Unfair Dismissal and Employment Lawyers in New South Wales (Australia)

Depending on the identity of your employer, you will be covered by one of two sets of unfair dismissal laws if you get employment in NSW.

 

Laws that govern unfair dismissal

As a public sector employee (working for the State or a local government and not the Commonwealth), you fall under the New South Wales industrial relations system. Part 6 of the Industrial Relations Act 1996 (NSW) contains unfair dismissal laws.

You come under New South Wales’s national workplace relations system if you work in the private sector or the Commonwealth. The Fair Work Act 2009 contains laws pertaining to unfair dismissal in Part 3-2.

New South Wales does not allow workers to seek remedies for unfair dismissal in certain circumstances, for example, contractors, casual employees and trainees.

In New South Wales, what is unfair dismissal?

If you believe the dismissal in NSW was harsh, unreasonable, or unjust, you can bring a claim of ‘unfair dismissal’ under the Industrial Relations Act 1996. The term ‘dismissal’ also includes threats to dismiss an employee.

Under the national Fair Work Act 2009, harsh, unreasonable and unjust dismissals are defined as not genuine redundancies and do not comply with the Small Business Fair Dismissal Code for employees of businesses with fewer than 15 employees. In addition, it covers situations in which an employee resigns due to their employer’s behaviour.

Unfair dismissal is most likely to occur in one of the following situations:

  • Dismissal without a valid reason
  • When an employee has not been informed of the grounds for their dismissal, or
  • Employees terminated for poor performance without being informed of their poor performance.
  • Eligibility to bring an “unfair dismissal” claim in New South Wales

 

An unfair dismissal claim is filed with the Industrial Relations Commission in NSW. Their website has the appropriate form for filing a claim. A registered industrial organization of which you are a member may also claim.

You have to file an unfair dismissal claim within 21 days of dismissal. Certain kinds of employees can only bring unfair dismissal claims. In general, you must either be employed in the public sector under an enterprise agreement or state industrial award or earn $133,000 or less annually.

 

Unfair dismissal claims cannot be filed if you are:

  • Employed to do a specific job
  • Working under a contract for less than six months,
  • Someone who is employed for fewer than six months or is an apprentice or trainee.

 

New South Wales unfair dismissal Procedure

In order to make a claim for unfair dismissal, you must first take part in a conciliation process with your former employer. Conciliation means resolving a dispute without a formal hearing.

An Industrial Relations Commission member oversees the conciliation process. Anyone can be involved, including a friend, a family member, a union representative, or a lawyer if permitted.

The outcome of conciliation may be, for instance, a financial settlement or a retroactive resignation.

 

An arbitration process for unfair dismissal cases

If you fail in the conciliation process, the Industrial Relations Commission will conduct an arbitration hearing. Industrial agents and lawyers are allowed to represent you at the hearing, provided that they submit a certificate saying that they believe you have a reasonable chance of winning.

Written statements will need to be filed and exchanged (‘served’). After hearing from both parties, the Commission member may issue a number of orders.

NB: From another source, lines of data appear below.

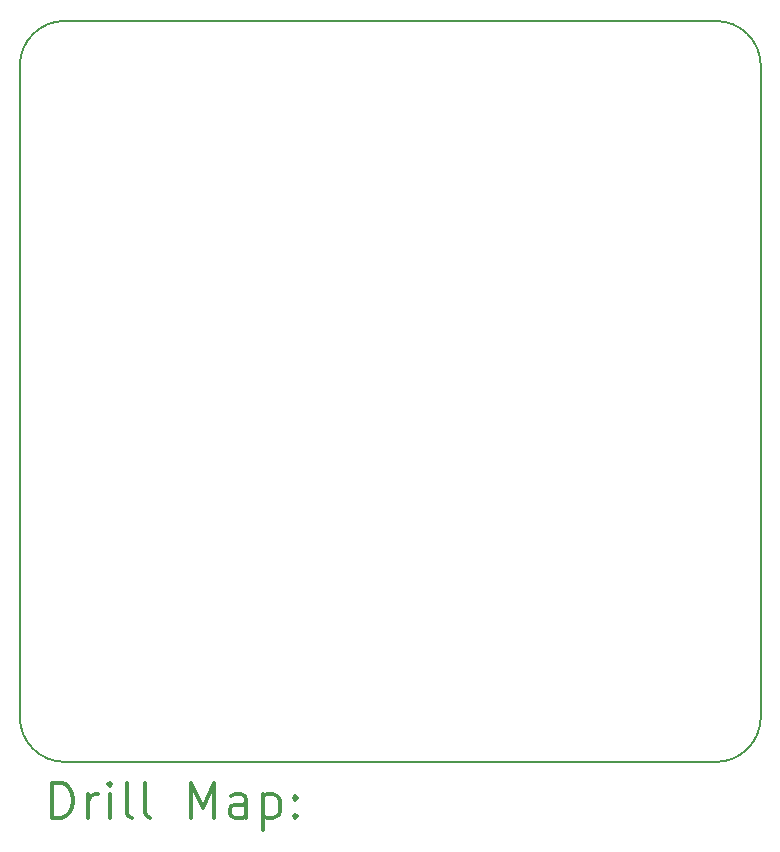
<source format=gbr>
%FSLAX45Y45*%
G04 Gerber Fmt 4.5, Leading zero omitted, Abs format (unit mm)*
G04 Created by KiCad (PCBNEW (5.0.2)-1) date 01/06/19 22:13:31*
%MOMM*%
%LPD*%
G01*
G04 APERTURE LIST*
%ADD10C,0.200000*%
%ADD11C,0.300000*%
G04 APERTURE END LIST*
D10*
X12382500Y-11315700D02*
X12382500Y-5803900D01*
X6489700Y-11696700D02*
X12001500Y-11696700D01*
X6108700Y-5803900D02*
X6108700Y-11315700D01*
X12001500Y-5422900D02*
X6489700Y-5422900D01*
X12001500Y-5422900D02*
G75*
G02X12382500Y-5803900I0J-381000D01*
G01*
X12382500Y-11315700D02*
G75*
G02X12001500Y-11696700I-381000J0D01*
G01*
X6489700Y-11696700D02*
G75*
G02X6108700Y-11315700I0J381000D01*
G01*
X6108700Y-5803900D02*
G75*
G02X6489700Y-5422900I381000J0D01*
G01*
D10*
D11*
X6385128Y-12172414D02*
X6385128Y-11872414D01*
X6456557Y-11872414D01*
X6499414Y-11886700D01*
X6527986Y-11915271D01*
X6542271Y-11943843D01*
X6556557Y-12000986D01*
X6556557Y-12043843D01*
X6542271Y-12100986D01*
X6527986Y-12129557D01*
X6499414Y-12158129D01*
X6456557Y-12172414D01*
X6385128Y-12172414D01*
X6685128Y-12172414D02*
X6685128Y-11972414D01*
X6685128Y-12029557D02*
X6699414Y-12000986D01*
X6713700Y-11986700D01*
X6742271Y-11972414D01*
X6770843Y-11972414D01*
X6870843Y-12172414D02*
X6870843Y-11972414D01*
X6870843Y-11872414D02*
X6856557Y-11886700D01*
X6870843Y-11900986D01*
X6885128Y-11886700D01*
X6870843Y-11872414D01*
X6870843Y-11900986D01*
X7056557Y-12172414D02*
X7027986Y-12158129D01*
X7013700Y-12129557D01*
X7013700Y-11872414D01*
X7213700Y-12172414D02*
X7185128Y-12158129D01*
X7170843Y-12129557D01*
X7170843Y-11872414D01*
X7556557Y-12172414D02*
X7556557Y-11872414D01*
X7656557Y-12086700D01*
X7756557Y-11872414D01*
X7756557Y-12172414D01*
X8027986Y-12172414D02*
X8027986Y-12015271D01*
X8013700Y-11986700D01*
X7985128Y-11972414D01*
X7927986Y-11972414D01*
X7899414Y-11986700D01*
X8027986Y-12158129D02*
X7999414Y-12172414D01*
X7927986Y-12172414D01*
X7899414Y-12158129D01*
X7885128Y-12129557D01*
X7885128Y-12100986D01*
X7899414Y-12072414D01*
X7927986Y-12058129D01*
X7999414Y-12058129D01*
X8027986Y-12043843D01*
X8170843Y-11972414D02*
X8170843Y-12272414D01*
X8170843Y-11986700D02*
X8199414Y-11972414D01*
X8256557Y-11972414D01*
X8285128Y-11986700D01*
X8299414Y-12000986D01*
X8313700Y-12029557D01*
X8313700Y-12115271D01*
X8299414Y-12143843D01*
X8285128Y-12158129D01*
X8256557Y-12172414D01*
X8199414Y-12172414D01*
X8170843Y-12158129D01*
X8442271Y-12143843D02*
X8456557Y-12158129D01*
X8442271Y-12172414D01*
X8427986Y-12158129D01*
X8442271Y-12143843D01*
X8442271Y-12172414D01*
X8442271Y-11986700D02*
X8456557Y-12000986D01*
X8442271Y-12015271D01*
X8427986Y-12000986D01*
X8442271Y-11986700D01*
X8442271Y-12015271D01*
M02*

</source>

If you win your case against your employer, you may receive compensation for ‘lost wages’. The Commission can only order compensation for lost wages for up to six months.

 

Commonwealth law eligibility for unfair dismissal claims

Employees in the private sector in NSW and Commonwealth employees can bring unfair dismissal claims to the Fair Work Commission under the national workplace relations system. A claim can be made by filing an appropriate form that you must file within 21 days of being dismissed.

The Fair Work Commission can only hear unfair dismissal claims from some types of employees. This includes employees in the private sector who:

 

  • Having worked for at least six months (or 12 months for employers with fewer than 15 employees);
  • Awarded or covered by an enterprise agreement, or
  • Have a salary of 133,000 dollars or less.

Contractors, casual workers, and trainees won’t meet these requirements if they are employed only for a short period of time, which is less than the required employment period.

 

How unfair dismissal claims handled under Commonwealth law?

Generally speaking, the Fair Work Commission is required to listen to informal conciliation complaints by the private sector and Commonwealth government employees who have experienced unfair dismissal.

Fair Work Commission will hold a hearing investigation or conference if conciliation fails. A ‘Notice of Listing’ will let you know which applies to your application; conferences generally take place in private, while hearings occur in public.

A lawyer will usually need permission to represent you at conferences or hearings. There you can also use Witness statements as evidence. During the hearing or conference, the member overseeing the hearing or conference will weigh the evidence presented by both parties and decide if your dismissal was unfair. A member of the Board should consider a number of factors, such as whether a valid reason for your dismissal existed, and whether you were informed of the reason for your dismissal.

If your dismissal is unfair, the two main remedies are reinstatement in your previous job or financial compensation (usually the equivalent of 26 weeks’ wages or half of your salary if you earn more than $133,000). There are very few situations where you will receive maximum compensation.